Most significant was the love he had for his family and friends. On December 27th, my parents would have celebrated their 47th wedding anniversary. My parents were true partners in life who supported and encouraged each other throughout their marriage. My brother and sister can attest to the fact that my father expected a lot from us, and, therefore, could be pretty tough at times. But we knew he truly loved us, because he took the time to tell us so. It is difficult to fathom that he will no longer be calling me to express how much he loved me. My father was the very proud grandfather (believe me when I say he had absolutely no shame when it came to bragging about them) to seven wonderful children who will miss him terribly. He loved his friends, he loved being with his friends, and most importantly he loved laughing with his friends.

I am so thankful for my father because he was the one who taught me the value of an education, the importance of giving back to the community, and to always strive to be the best that I can be. He taught me to be strong, to work hard, and to believe in myself. I have always worked to make him proud and I hope I accomplished that in some small way. He was a man of honor and a true fighter. No matter how difficult life could be, he handled everything with courage and grace for which I will always be proud of him.

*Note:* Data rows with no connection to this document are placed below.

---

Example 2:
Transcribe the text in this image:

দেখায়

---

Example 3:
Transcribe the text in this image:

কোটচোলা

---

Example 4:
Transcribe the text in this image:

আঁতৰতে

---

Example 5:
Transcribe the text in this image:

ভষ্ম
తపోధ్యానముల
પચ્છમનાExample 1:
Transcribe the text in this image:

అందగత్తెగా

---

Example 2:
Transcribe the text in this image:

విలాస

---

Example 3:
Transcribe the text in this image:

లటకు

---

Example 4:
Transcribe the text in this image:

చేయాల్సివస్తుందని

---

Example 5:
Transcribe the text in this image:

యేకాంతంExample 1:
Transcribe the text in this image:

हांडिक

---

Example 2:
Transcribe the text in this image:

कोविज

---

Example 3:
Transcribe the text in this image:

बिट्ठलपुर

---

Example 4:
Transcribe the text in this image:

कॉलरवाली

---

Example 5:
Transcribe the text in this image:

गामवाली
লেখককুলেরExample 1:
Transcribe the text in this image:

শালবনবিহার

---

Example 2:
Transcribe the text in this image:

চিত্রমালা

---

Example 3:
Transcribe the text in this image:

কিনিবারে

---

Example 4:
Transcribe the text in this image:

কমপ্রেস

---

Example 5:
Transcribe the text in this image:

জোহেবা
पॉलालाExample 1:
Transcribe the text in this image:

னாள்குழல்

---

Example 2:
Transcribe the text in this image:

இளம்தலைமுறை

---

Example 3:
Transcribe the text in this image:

I have received phone calls, emails, texts, and condolence cards from so many of you. I cannot express to you in words how much I have appreciated you reaching out to me during this difficult time. While I cannot thank each one of you individually, please know that I will always be grateful for your support. You have reminded me just how kind and compassionate people can be. At the start of each new year my father would always say, “I wish for you in the coming year, what you wish for yourself.” In his memory, I extend that same sentiment to you. But I also wish for you to follow in his footsteps. My hope is that you will be more helpful to others, be more charitable, remember to tell your family how much you love them, be a good friend, and remember to laugh even during the most difficult of times.

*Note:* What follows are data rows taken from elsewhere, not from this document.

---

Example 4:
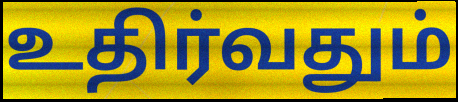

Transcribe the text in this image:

உதிர்வதும்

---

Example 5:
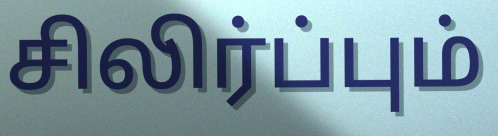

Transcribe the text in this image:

சிலிர்ப்பும்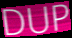
DUP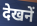
देखनेंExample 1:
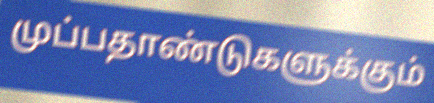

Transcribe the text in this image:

முப்பதாண்டுகளுக்கும்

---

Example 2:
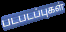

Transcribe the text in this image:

படபடப்புகள்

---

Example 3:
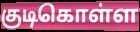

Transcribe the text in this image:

குடிகொள்ள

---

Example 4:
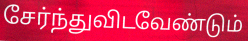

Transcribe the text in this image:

சேர்ந்துவிடவேண்டும்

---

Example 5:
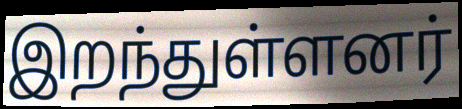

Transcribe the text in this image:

இறந்துள்ளனர்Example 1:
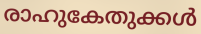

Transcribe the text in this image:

രാഹുകേതുക്കൾ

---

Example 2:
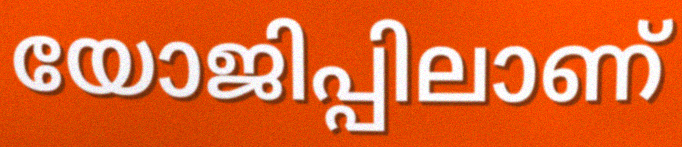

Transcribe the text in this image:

യോജിപ്പിലാണ്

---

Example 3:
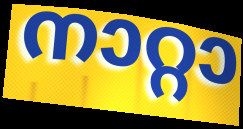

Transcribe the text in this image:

നാറ്റാ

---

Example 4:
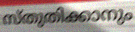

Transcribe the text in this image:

സ്തുതിക്കാനും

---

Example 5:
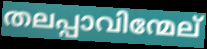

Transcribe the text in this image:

തലപ്പാവിന്മേല്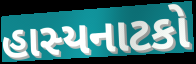
હાસ્યનાટકોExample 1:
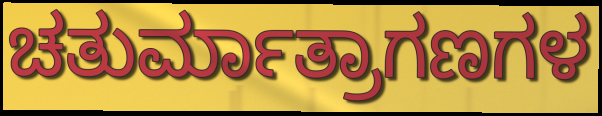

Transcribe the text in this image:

ಚತುರ್ಮಾತ್ರಾಗಣಗಳ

The obituary from the Sun-Sentinel.

Stefansky, Bernard of Boynton Beach, FL passed away on Friday, December 23, 2011, at the age of 78. He was the Rabbi and spiritual leader of several congregations including: Temple Beth El in Patchogue, NY; Lake Success Jewish Center in Lake Success, NY; Temple Shalom in Medford, MA; and Beth Israel Synagogue in Longmeadow, MA. While in Massachusetts he served as Chaplain of the Massachusetts State Police and Medford Fire Department. Upon moving to Florida, he became the Rabbi of Congregation Anshei Sholom in Century Village, West Palm Beach, FL. He was a member of the Palm Beach County Board of Rabbis. He served in the United States Army during the Korean War, 1951-1953. He was born in Prague, Czechoslovakia to the late Joseph and Esther Stefansky. He is survived by his beloved wife of 47 years, Evelyn; his adored children, Jordana (Jeffrey) Goldstein, Jonathan (Bracha), and Rebecca; his cherished grandchildren Yosef, Esther, Shira, Boaz, Avigayil, Ariel and Jonah; his sister Rachel Brody; and many cousins; nieces and nephews. He was a mentor, teacher, counselor and dear friend to so many who often sought his advice and guidance. He will be remembered for his sense of humor, his passion for learning, his love of history, particularly events surrounding World War II, and his significant contributions to the community and various charitable organizations. Memorial contributions can be made to the American Lung Association in Florida, West Palm Beach, 2701 N. Australian Ave., Suite 100, West Palm Beach, FL 33407 (www.lungfla.org); American Heart Association (www.americanheart.org); and Rabbi Meir Baal-Haness, 18 Hayward Street, No. 3, Brooklyn, NY 11249.